• [What the exercise asks]
Look through the records below and collect all lines that hold the string "neto".

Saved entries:

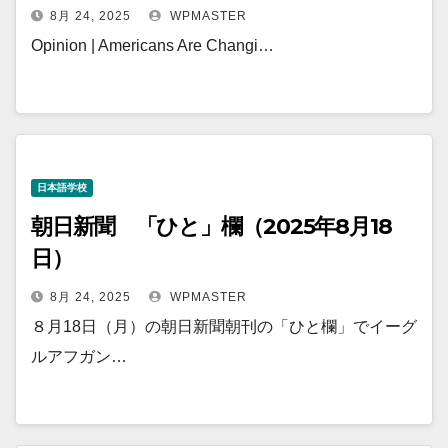
8月 24, 2025
WPMASTER
Opinion | Americans Are Changi…
日本語学校
朝日新聞 「ひと」欄（2025年8月18
日）
8月 24, 2025
WPMASTER
８月18日（月）の朝日新聞朝刊の「ひと欄」でイーグ
ルアフガン…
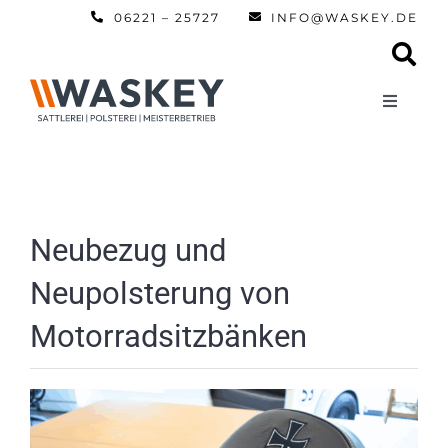
Zum
06221 – 25727
INFO@WASKEY.DE
Inhalt
springen
Toggle
Navigati
Home
Über uns
Neubezug und
Neupolsterung von
Leistun
Motorradsitzbänken
Referen
Automobi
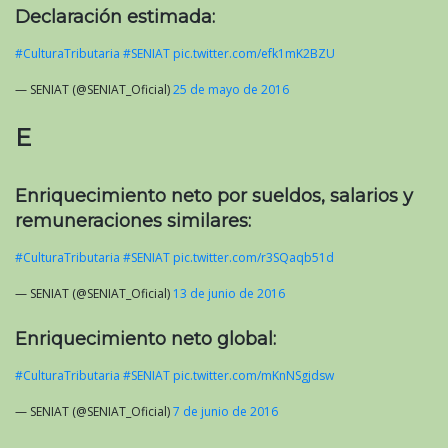
Declaración estimada:
#CulturaTributaria
#SENIAT
pic.twitter.com/efk1mK2BZU
— SENIAT (@SENIAT_Oficial)
25 de mayo de 2016
E
Enriquecimiento neto por sueldos, salarios y
remuneraciones similares:
#CulturaTributaria
#SENIAT
pic.twitter.com/r3SQaqb51d
— SENIAT (@SENIAT_Oficial)
13 de junio de 2016
Enriquecimiento neto global:
#CulturaTributaria
#SENIAT
pic.twitter.com/mKnNSgjdsw
— SENIAT (@SENIAT_Oficial)
7 de junio de 2016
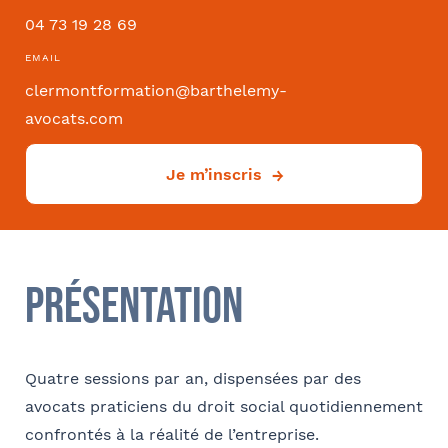
04 73 19 28 69
Convention collective
EMAIL
clermontformation@barthelemy-
avocats.com
Je m’inscris
Déjà client ?
Oui
Si oui dans quelle ville ?
- FACULTATIF
Présentation
Quatre sessions par an, dispensées par des
Comment avez-vous connu le cabinet / la formation ?
avocats praticiens du droit social quotidiennement
Internet
Bon appétit RH
Autre
confrontés à la réalité de l’entreprise.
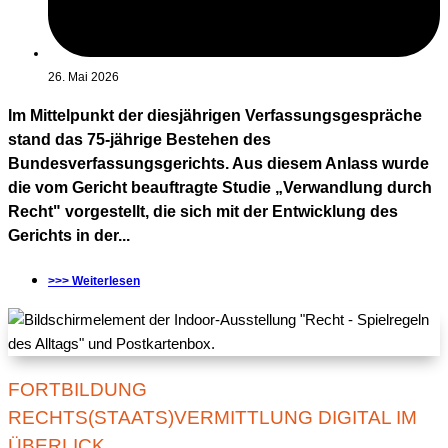
26. Mai 2026
Im Mittelpunkt der diesjährigen Verfassungsgespräche
stand das 75-jährige Bestehen des
Bundesverfassungsgerichts. Aus diesem Anlass wurde
die vom Gericht beauftragte Studie „Verwandlung durch
Recht" vorgestellt, die sich mit der Entwicklung des
Gerichts in der...
>>> Weiterlesen
FORTBILDUNG
RECHTS(STAATS)VERMITTLUNG DIGITAL IM
ÜBERLICK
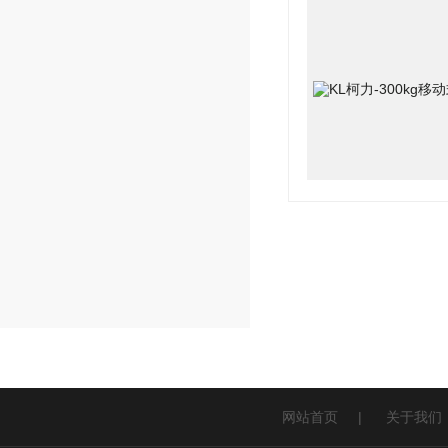
网站首页
|
关于我们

• [Written answer]
Enriquecimiento neto por sueldos, salarios y
Enriquecimiento neto global:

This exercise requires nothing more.